6 thoughts on “RIP- Doc Dodson (1936-2018)

  1. Admin March 12, 2020 / 2:32 am

    Suzi Northcutt Griffith
    Nov 17, 2019

    So glad to see this tribute to Doc. He surely was loved by all of us and made us feel loved, didn’t he? He was one of those teachers who we looked forward to seeing each day standing outside his door and greeting us as we walked by.

  2. Admin March 12, 2020 / 2:32 am

    Bob Ittner
    Nov 18, 2019

    Suzanne and Glenn, I can’t remember ever hearing anything from or about Doc that wasn’t positive. Try to match that! Think of all the lives he touched. My father hurt his knee and Doc invited him down to his rehab center in the early morning to work with him. My father being elderly and not an early riser did not take him up on it but how thoughtful. I bet there are a million similar stories.

  3. Admin March 12, 2020 / 2:32 am

    Dianne Whittington
    Nov 18, 2019

    I was a sophomore at MHS in 1961, a year before LHS would create the separation of our class. I was not in athletics of any kind but began to hear his name and would see him in the halls.
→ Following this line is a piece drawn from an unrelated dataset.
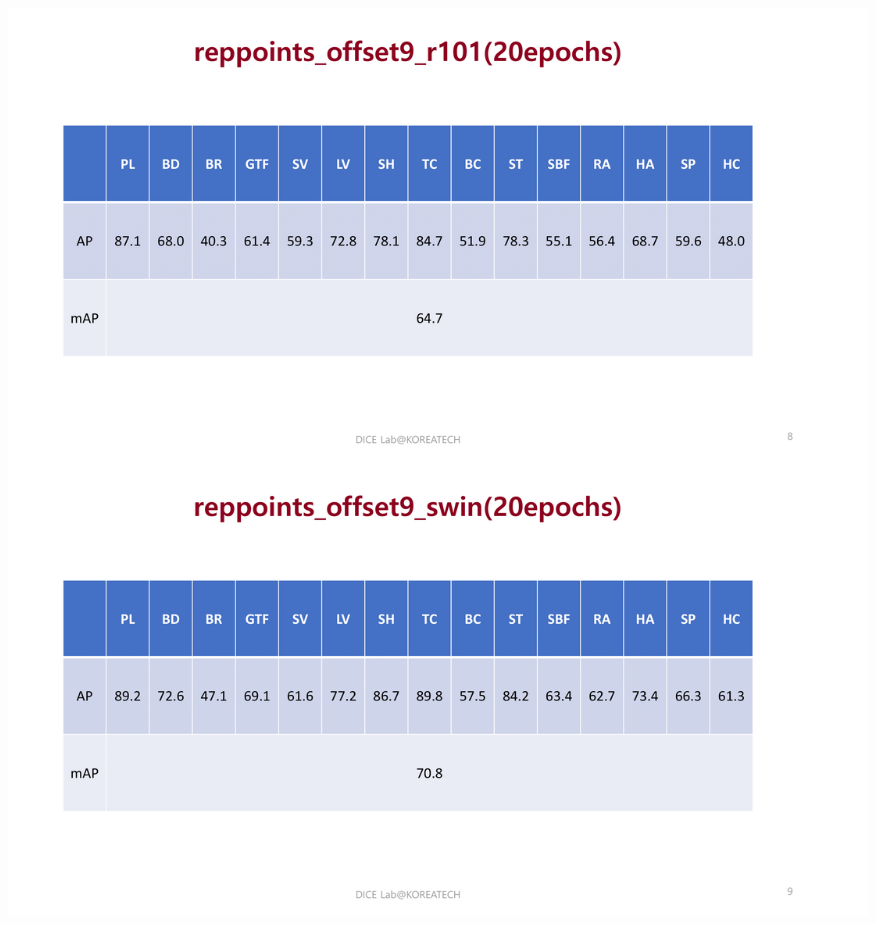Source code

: <img src="/assets/projects/Aerial_object_detection_0719/8.png" width='800'>
<img src="/assets/projects/Aerial_object_detection_0719/9.png" width='800'>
My first memory of Doc was a smile- when he would occasionally be in the halls between classes. I could have mistaken him for a senior but then heard that he was a teacher and taught Social Studies. I never had him for a class but I did have Mr. Kent, the tennis coach. ( I have no idea what he taught but we had fun in his class). The two of them would joke around with each other before class started.

    In April 1963 he played bridge with several seniors at my house. I had applied to Texas but was thinking I wanted to go someplace different. He began talking about TCU and what a great school it was. I had been to Ft. Worth for the State Fair so on a whim, Mitt Edwards and I applied and were accepted. So began years of a connection with Doc and later Gayle.

    Rozi Gillham, Carol Key, Vicki Wilson, Becky Blackmon,. Barba Ballinger, and Tommy Potter were also TCU freshmen in 1963. There could have been more but I have slept since then.

  4. Admin March 12, 2020 / 2:33 am

    Suzi Northcutt Griffith
    Nov 19, 2019
    Don’t forget Davieann Monroe. Seems like her folks moved to New Mexico after her freshman year.

  5. Admin March 12, 2020 / 2:33 am

    John McElligott
    Nov 30, 2019
    Doc treated me for my first ever back strain in 1962. I have had a hundred more and always used Doc techniques. My patients over the years got the DD treatment and all got well. J

  6. Admin March 12, 2020 / 2:34 am

    Don Patteson
    Dec 1, 2019
    Doc Dodson was so special; thank you, Whittingtons, for the wonderful tribute. While there were many highlights in going to the new high school, losing the influence of Doc certainly was not one of them. He had that rare talent of making you want to better because you knew he cared.